Por: Patricia Gosálvez
¿Reclinar o no reclinar? En cada vuelo la misma decisión incómoda. Hay gente que lo cree un derecho fundamental adquirido con la compra de su billete, y otros que lo consideran de peor educación que escupir al tipo del asiento de atrás.
La mayoría de los pasajeros de avión tienen (tenemos) complejos códigos de etiqueta sobre cuándo y cómo hay que reclinar el asiento (avisando antes, pidiendo permiso, nunca en vuelos cortos, solo cuando lo hace el de delante, cuando se apagan las luces en los vuelos intercontinentales, etcétera...).
Lonely Planet preguntó a 580.000 personas este verano que era lo que más les molestaba en un avión y la nube de conceptos resultante lo deja claro (siendo seat: asiento).
El asiento reclinable -el que rompe portátiles, derrama cafés y se come tu espacio personal- está entre las cosas más odiadas de viajar en avión (junto a los bebés, la conversación indeseada y la gente que cree que en el avión los pies y los pedos no huelen).
La mayoría de incidentes menores entre pasajeros empiezan con una discusión sobre el asiento. Algunos acaban con el avión dando la vuelta. Por ello hay quien decide tomar medidas drásticas, colocando artefactos para evitar que esos cabr#@%s reclinen su asiento.

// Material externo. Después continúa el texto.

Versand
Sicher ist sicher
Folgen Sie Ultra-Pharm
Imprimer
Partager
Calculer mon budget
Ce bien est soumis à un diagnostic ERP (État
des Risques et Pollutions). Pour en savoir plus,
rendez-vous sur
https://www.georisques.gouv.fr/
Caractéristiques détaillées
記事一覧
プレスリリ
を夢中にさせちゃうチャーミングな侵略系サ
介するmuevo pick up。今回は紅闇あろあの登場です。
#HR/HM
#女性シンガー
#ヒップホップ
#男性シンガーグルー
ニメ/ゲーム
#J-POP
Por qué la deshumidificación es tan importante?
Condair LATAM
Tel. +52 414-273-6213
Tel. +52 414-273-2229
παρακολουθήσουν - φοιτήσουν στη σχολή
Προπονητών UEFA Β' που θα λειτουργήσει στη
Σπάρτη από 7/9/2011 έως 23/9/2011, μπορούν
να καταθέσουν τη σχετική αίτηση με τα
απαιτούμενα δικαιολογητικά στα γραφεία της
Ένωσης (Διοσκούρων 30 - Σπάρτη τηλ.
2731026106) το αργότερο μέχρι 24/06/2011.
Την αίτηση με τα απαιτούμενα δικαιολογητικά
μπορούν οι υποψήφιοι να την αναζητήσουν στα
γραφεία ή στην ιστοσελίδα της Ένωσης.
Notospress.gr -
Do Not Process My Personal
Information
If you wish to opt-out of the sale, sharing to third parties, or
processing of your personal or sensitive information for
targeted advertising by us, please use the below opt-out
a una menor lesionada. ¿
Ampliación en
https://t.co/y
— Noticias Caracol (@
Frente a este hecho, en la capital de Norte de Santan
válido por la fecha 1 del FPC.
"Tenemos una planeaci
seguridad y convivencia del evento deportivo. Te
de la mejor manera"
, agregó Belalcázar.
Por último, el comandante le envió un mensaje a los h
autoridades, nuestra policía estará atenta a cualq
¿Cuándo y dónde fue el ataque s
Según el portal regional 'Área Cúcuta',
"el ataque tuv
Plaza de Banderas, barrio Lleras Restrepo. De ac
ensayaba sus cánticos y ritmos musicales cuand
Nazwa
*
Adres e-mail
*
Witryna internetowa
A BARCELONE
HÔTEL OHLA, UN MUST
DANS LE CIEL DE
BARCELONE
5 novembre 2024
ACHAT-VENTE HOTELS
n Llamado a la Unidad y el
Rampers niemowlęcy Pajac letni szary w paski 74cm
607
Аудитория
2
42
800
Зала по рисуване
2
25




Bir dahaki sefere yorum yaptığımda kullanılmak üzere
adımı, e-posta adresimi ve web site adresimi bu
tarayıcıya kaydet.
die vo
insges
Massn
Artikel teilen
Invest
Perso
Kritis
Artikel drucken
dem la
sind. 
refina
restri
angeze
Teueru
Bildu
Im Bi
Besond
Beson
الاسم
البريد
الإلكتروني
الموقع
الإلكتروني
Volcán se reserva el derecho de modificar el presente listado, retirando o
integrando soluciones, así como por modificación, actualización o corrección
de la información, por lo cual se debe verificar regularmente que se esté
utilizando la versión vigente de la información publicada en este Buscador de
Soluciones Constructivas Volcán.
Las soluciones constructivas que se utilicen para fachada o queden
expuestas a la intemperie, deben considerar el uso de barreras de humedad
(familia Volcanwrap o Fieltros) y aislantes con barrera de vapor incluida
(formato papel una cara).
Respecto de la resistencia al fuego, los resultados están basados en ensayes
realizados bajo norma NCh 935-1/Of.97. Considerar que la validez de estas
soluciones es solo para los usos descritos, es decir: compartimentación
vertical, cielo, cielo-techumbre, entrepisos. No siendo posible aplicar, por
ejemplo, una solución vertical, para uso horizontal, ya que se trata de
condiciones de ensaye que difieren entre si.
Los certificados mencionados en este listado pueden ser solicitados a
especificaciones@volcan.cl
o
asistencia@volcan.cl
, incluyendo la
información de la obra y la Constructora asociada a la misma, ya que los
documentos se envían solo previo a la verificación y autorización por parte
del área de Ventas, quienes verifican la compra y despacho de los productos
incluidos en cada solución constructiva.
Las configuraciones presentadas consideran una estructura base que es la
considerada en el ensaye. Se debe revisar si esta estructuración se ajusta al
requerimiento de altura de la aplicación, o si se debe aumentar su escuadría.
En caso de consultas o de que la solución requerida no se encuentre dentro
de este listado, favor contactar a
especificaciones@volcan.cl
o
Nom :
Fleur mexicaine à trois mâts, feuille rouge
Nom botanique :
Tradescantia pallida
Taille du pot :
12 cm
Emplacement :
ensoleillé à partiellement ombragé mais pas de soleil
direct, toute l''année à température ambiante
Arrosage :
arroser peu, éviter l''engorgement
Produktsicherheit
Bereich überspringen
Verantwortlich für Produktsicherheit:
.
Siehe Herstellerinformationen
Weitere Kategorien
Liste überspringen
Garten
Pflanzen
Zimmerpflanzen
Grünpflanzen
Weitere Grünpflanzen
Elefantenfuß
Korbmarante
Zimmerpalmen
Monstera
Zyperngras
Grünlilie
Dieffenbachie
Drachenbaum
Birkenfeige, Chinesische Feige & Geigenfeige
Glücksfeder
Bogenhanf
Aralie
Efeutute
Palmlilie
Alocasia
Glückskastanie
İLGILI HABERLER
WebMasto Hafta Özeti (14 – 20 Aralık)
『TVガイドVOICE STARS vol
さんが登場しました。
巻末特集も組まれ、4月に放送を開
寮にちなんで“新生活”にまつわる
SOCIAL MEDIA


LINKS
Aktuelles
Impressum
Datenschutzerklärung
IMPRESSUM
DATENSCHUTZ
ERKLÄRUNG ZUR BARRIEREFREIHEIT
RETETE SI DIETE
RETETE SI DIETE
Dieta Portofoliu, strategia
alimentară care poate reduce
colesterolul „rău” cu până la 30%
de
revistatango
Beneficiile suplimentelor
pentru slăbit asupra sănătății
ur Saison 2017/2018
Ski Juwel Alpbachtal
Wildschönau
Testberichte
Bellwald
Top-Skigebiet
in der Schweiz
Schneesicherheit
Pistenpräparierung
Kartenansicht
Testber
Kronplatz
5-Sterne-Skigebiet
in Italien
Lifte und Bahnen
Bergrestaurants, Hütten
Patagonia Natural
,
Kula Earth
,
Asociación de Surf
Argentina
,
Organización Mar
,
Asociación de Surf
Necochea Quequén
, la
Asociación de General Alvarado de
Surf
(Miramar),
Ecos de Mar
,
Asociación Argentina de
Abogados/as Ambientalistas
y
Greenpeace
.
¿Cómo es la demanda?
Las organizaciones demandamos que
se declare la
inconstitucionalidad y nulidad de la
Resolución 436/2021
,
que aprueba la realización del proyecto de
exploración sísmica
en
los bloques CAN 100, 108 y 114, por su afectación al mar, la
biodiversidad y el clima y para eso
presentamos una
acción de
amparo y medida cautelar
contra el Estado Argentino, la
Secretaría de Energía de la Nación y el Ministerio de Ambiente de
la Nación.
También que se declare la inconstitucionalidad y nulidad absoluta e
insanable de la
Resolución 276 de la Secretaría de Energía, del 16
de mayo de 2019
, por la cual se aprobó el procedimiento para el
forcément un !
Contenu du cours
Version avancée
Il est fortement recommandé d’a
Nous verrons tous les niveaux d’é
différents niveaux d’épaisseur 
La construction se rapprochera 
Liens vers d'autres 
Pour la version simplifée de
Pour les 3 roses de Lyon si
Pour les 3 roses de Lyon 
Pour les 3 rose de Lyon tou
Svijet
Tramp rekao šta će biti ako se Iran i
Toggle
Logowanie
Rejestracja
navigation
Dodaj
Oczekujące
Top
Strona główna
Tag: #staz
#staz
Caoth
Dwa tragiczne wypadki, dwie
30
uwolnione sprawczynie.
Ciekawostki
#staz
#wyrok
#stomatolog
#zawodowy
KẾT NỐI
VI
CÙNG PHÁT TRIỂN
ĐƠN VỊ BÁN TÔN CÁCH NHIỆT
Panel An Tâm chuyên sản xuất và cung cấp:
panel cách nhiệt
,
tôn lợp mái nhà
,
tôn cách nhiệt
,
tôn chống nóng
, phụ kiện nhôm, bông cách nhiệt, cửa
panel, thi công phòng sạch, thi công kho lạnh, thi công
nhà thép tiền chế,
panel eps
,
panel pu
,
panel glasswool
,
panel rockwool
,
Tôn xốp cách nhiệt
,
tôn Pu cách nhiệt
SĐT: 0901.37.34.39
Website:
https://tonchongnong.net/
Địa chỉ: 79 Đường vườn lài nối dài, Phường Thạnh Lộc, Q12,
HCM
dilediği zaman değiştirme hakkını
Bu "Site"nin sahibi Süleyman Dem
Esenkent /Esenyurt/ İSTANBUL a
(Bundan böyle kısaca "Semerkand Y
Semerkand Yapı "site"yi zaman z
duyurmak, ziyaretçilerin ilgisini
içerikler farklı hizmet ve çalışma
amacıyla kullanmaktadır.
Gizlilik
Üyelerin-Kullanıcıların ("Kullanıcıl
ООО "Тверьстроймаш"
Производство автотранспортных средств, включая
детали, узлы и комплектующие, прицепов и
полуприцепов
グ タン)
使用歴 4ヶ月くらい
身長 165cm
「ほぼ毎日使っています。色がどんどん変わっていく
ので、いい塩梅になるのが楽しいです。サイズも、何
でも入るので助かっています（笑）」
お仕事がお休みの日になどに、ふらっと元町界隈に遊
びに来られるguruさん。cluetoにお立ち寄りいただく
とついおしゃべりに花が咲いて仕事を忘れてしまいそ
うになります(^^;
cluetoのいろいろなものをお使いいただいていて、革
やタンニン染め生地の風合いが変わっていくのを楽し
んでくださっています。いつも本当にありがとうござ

Algunas compañías aéreas también han castrado la posibilidad de reclinar en sus vuelos, aunque creo que más que para ahorrar en disgustos, para ahorrar en espacio. Quizás es importante no olvidar que la razón última de que un asiento reclinable aplaste al de detrás es la codicia de las aerolíneas, no solo la falta de consideración del de delante.